__DATA__.

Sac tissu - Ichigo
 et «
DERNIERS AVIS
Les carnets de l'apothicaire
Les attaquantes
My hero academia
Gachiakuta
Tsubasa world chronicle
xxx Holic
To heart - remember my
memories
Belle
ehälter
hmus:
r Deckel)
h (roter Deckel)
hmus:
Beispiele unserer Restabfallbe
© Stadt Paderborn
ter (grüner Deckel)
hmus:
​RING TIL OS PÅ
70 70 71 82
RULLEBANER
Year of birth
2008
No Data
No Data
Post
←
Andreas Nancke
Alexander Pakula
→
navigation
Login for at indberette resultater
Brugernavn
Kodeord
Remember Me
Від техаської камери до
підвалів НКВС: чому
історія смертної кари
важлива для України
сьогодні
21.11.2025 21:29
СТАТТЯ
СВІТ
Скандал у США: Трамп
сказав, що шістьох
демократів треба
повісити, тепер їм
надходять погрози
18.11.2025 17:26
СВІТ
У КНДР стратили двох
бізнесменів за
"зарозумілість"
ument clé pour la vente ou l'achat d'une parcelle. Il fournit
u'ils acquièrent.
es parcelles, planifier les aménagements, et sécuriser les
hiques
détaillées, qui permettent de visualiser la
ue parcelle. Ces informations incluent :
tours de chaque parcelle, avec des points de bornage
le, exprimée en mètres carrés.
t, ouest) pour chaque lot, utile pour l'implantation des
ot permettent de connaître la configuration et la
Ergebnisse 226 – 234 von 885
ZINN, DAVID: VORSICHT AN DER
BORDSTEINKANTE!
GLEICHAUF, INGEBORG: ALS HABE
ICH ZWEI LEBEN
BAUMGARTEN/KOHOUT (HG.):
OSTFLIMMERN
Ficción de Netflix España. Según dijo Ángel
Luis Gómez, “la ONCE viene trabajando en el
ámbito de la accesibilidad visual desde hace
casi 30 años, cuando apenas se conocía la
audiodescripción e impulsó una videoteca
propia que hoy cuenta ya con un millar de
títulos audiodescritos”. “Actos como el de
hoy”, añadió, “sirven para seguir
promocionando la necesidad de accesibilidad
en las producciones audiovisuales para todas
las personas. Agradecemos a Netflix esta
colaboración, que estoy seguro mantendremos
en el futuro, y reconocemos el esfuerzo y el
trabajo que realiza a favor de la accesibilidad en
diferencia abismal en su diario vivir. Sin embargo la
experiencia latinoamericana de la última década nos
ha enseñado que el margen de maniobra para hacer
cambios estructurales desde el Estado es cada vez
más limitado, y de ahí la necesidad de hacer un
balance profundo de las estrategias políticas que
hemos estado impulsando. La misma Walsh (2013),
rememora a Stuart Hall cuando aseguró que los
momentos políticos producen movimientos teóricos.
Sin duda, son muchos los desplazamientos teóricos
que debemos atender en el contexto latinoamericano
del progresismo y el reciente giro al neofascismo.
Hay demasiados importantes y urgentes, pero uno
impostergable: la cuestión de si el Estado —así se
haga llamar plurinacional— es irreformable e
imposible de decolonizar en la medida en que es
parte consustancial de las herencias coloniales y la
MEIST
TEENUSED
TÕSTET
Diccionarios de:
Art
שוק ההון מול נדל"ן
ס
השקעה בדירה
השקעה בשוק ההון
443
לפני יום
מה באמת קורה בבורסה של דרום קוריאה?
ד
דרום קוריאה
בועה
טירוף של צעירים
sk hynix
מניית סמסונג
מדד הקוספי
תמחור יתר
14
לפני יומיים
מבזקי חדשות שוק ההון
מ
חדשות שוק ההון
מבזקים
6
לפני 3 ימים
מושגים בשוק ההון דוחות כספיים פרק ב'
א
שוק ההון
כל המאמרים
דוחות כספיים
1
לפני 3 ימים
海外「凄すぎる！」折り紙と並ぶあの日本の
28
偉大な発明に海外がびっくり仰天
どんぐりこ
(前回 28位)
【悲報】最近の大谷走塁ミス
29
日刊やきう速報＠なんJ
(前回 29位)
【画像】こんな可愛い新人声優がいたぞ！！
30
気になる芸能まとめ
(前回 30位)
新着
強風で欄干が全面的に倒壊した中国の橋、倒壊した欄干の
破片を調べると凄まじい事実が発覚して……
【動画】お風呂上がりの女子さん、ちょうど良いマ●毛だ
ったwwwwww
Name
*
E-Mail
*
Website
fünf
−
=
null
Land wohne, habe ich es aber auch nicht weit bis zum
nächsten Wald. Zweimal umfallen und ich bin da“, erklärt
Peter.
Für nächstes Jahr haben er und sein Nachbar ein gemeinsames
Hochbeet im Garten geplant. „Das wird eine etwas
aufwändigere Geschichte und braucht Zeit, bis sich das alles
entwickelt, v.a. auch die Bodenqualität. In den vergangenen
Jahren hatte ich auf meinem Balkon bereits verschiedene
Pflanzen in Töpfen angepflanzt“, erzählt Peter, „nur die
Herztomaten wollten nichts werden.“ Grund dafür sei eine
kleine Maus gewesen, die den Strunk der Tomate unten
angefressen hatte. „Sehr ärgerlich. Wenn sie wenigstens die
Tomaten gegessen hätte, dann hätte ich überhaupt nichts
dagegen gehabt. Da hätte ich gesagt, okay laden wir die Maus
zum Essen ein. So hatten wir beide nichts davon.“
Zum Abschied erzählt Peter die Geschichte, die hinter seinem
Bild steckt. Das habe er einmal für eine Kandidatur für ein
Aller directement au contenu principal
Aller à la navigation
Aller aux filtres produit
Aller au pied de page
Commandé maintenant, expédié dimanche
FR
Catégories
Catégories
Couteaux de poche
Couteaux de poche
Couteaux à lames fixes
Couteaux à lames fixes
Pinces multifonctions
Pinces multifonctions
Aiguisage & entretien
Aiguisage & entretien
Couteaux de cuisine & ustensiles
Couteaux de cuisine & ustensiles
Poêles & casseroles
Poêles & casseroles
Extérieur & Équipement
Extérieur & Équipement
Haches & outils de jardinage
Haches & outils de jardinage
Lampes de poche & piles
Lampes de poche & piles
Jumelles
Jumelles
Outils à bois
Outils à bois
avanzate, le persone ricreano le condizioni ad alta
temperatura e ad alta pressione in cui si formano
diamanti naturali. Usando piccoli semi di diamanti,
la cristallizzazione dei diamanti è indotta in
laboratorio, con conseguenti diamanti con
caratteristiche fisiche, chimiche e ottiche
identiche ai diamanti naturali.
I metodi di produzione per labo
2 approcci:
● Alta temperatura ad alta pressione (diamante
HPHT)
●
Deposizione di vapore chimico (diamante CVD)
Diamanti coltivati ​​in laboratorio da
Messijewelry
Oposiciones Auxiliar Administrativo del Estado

__EXERCISE AIM__. What this exercise asks for is every line of the data above with the word "naturali".

__TASK RESULT__.
diamanti naturali. Usando piccoli semi di diamanti,
identiche ai diamanti naturali.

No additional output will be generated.